When you start the process of trying to make your website faster, one of the first places you will probably start is Google's Lighthouse test.
After all, if you want more traffic from Google, what better strategy than to follow their recommendations for optimizing your page performance? Unfortunately, the reality is rarely so pleasingly simple.
Once you see your score, you have to dig through the detail and technical breakdowns to find the hidden corners where your problems lie. One of the most common culprits, a blocker of the main thread and unseen anchor, dragging you down is script evaluation.
Here you can see that this page spent nearly 7 whole seconds on script evaluation— a time that can surely be reduced.
It is by far the biggest time cost that is blocking the main thread. The cost of parsing and evaluating the scripts also depends heavily on the device and CPU.
This can significantly impact how quickly a user can fully interact with this site so it's crucial to cut this time down to give every user a high-speed experience.
In this blog post, we are going to cover what script evaluation entails and how you can reduce script evaluation time, for faster pages and higher Lighthouse scores.
What is script evaluation?
Modern browsers use compilers, optimizations, and tricks to help your page execute as fast as possible, but this can substantially change the dynamics of the code. Meaning, the simple scripts you have on the page can be very different once executed compared to how you write them.
As well as the weight of the page in terms of file sizes to be downloaded, each script we use is going to have an evaluation cost associated with it. Script evaluation is an indicator of how much code is needed to run the page. Effectively, script evaluation is the stage between parsing the script and executing the script.
The problem is that this script evaluation time can block the main thread hurting your user experience and your scores in page performance measurement tools such as Lighthouse.

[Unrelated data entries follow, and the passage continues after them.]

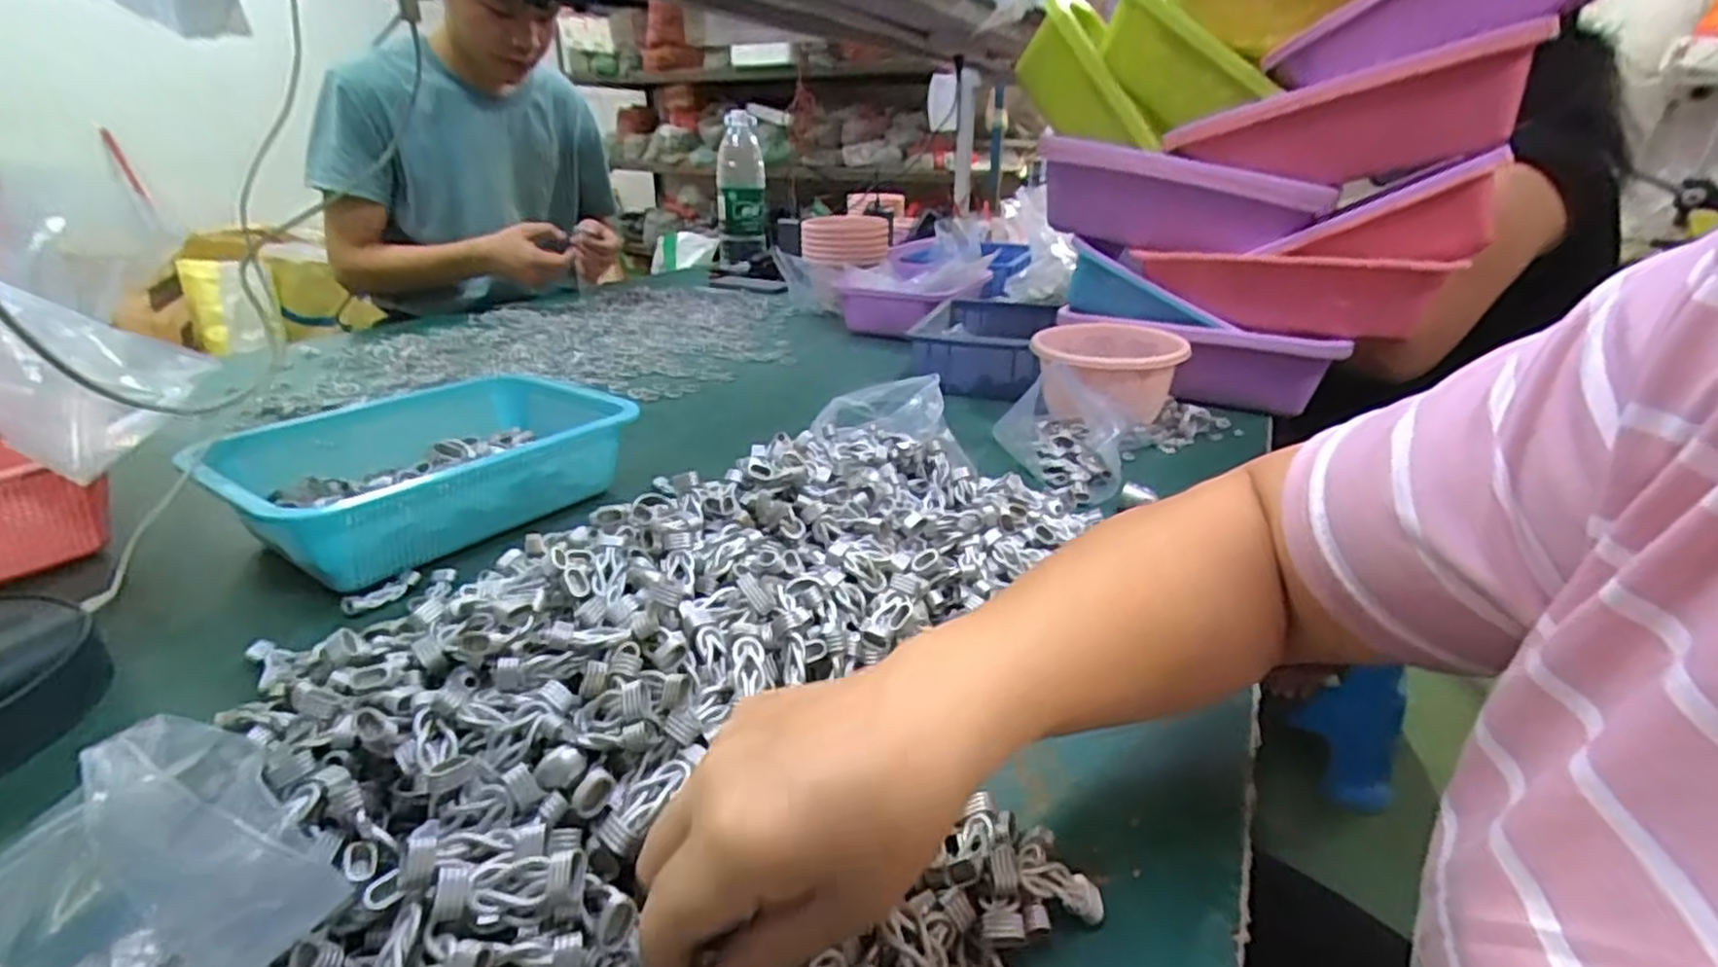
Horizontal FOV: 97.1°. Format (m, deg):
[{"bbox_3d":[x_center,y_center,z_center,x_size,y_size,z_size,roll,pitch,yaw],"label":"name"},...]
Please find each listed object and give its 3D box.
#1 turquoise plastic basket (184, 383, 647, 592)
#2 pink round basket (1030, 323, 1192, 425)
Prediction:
[{"bbox_3d":[-0.328,-0.014,0.585,0.191,0.067,0.261,18,29,34],"label":"turquoise plastic basket"},{"bbox_3d":[0.242,-0.108,0.748,0.138,0.066,0.142,13,27,26],"label":"pink round basket"}]

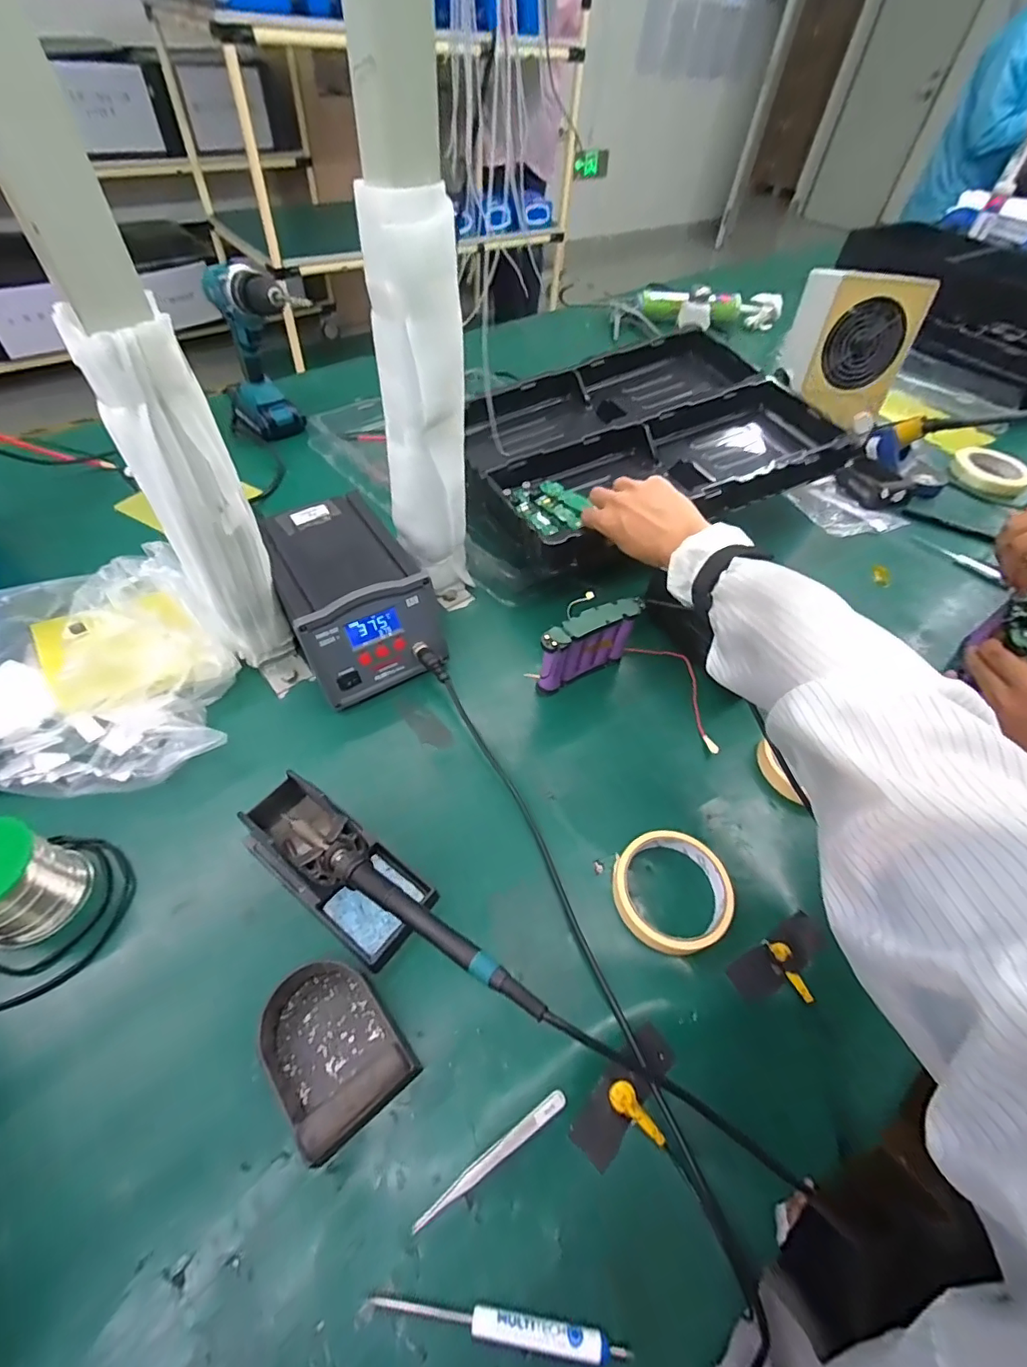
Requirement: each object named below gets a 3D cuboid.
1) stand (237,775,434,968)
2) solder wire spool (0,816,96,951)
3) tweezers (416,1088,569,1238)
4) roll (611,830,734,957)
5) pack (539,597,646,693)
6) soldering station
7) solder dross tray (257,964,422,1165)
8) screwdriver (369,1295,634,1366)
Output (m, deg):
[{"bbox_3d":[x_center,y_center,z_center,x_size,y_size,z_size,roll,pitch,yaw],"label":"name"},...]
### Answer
[{"bbox_3d":[-0.136,0.135,0.402,0.149,0.077,0.067,33,56,18],"label":"stand"},{"bbox_3d":[-0.369,0.143,0.383,0.059,0.079,0.072,17,52,8],"label":"solder wire spool"},{"bbox_3d":[-0.012,0.290,0.324,0.104,0.012,0.010,-25,59,-23],"label":"tweezers"},{"bbox_3d":[0.126,0.164,0.419,0.088,0.028,0.088,3,52,-4],"label":"roll"},{"bbox_3d":[0.071,-0.035,0.542,0.117,0.088,0.025,-25,58,-23],"label":"pack"},{"bbox_3d":[-0.162,-0.089,0.544,0.138,0.098,0.203,-18,56,-19],"label":"soldering station"},{"bbox_3d":[-0.120,0.237,0.348,0.073,0.040,0.100,-33,62,-27],"label":"solder dross tray"},{"bbox_3d":[-0.006,0.345,0.285,0.137,0.013,0.011,10,52,2],"label":"screwdriver"}]

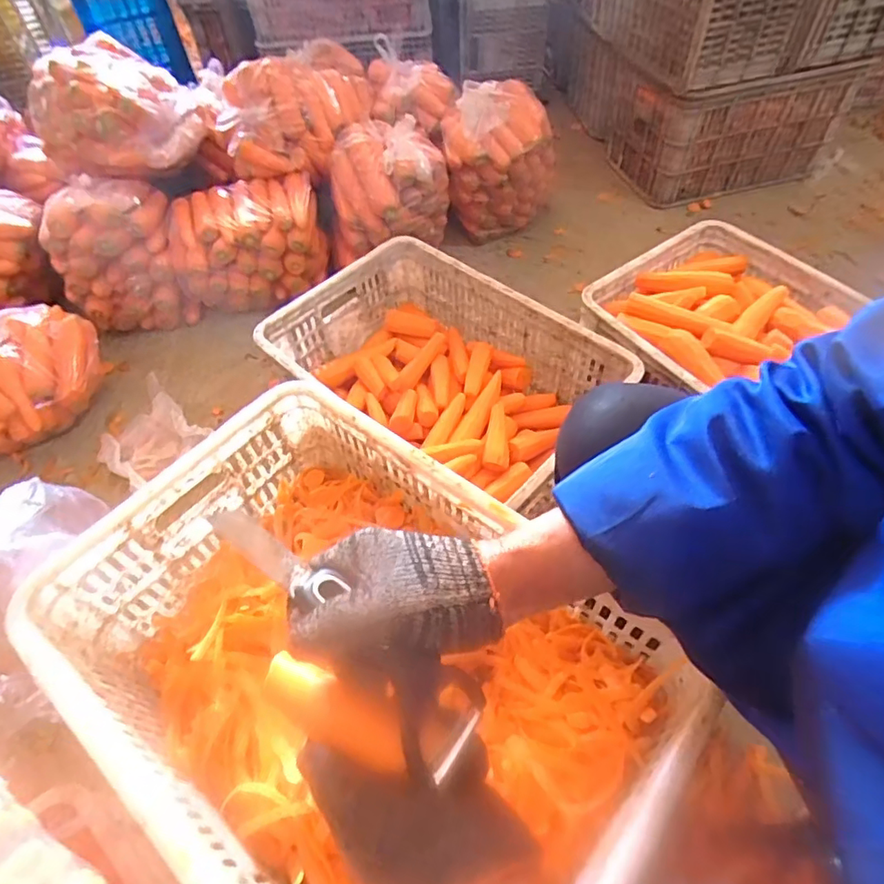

Also, these Scripts often get parsed and compiled on the main thread.
How can I reduce script evaluation time?
Reduce script evaluation time:
Only send the code that your users need by implementing code splitting.
Minify and compress your code.
Remove unused code.
Reduce network trips by caching your code with the PRPL pattern.
By only delivering the scripts that need to be parsed and compiled, it can result in smaller script evaluations and faster page load times.
Minify and compress
A lot of the scripts you are running on your page will contain redundancies, whitespace, and things that don't add any functionality, but that have to be evaluated. Minification removes any of this fat around the edges.
Compression is then basically an algorithmic process that looks for patterns and repetitions in files to find shorter routes, fewer duplicates, and ultimately, smaller ways to deliver files.
Remove any unused code
If you're going to all the effort to defer and minify your code to cut down on script evaluation time, it's also a good idea to find and destroy any code that you're not actually using.
To hunt down this unused code, you need to analyze your bundles. Open Devtools, click Network, tick the box to disable cache, and reload the page.
You will then see all the code used to run your page — and how much of it is going unused.
A bundle analyzer such as Webpack will help you find out what each bundle is for and what they are made up of.
If you are unable to break down a library into the parts you are using and selectively imported, it's possible that there is a lighter alternative that does the same function or your devs could build a custom solution. If so, heavy, mostly unused libraries can be removed entirely.
Cut down on network trips
One of the most effective ways to cut down on the network transfer cost. Sending files back and forth that could be cached Use long-term caching to avoid having to re-fetch resources that haven't changed. HTTP caching will ensure browsers can figure out the ideal lifetimes for scripts to prevent the network from having to transfer unchanged bytes.
With these four techniques, you can reduce your script evaluation time dramatically. This will prevent blocking the main thread, slowing the loading time, and help to reduce your time to interactive.
Reducing script evaluation time is a major link to better user experiences, better mobile performance, and better SEO as Google takes performance more seriously.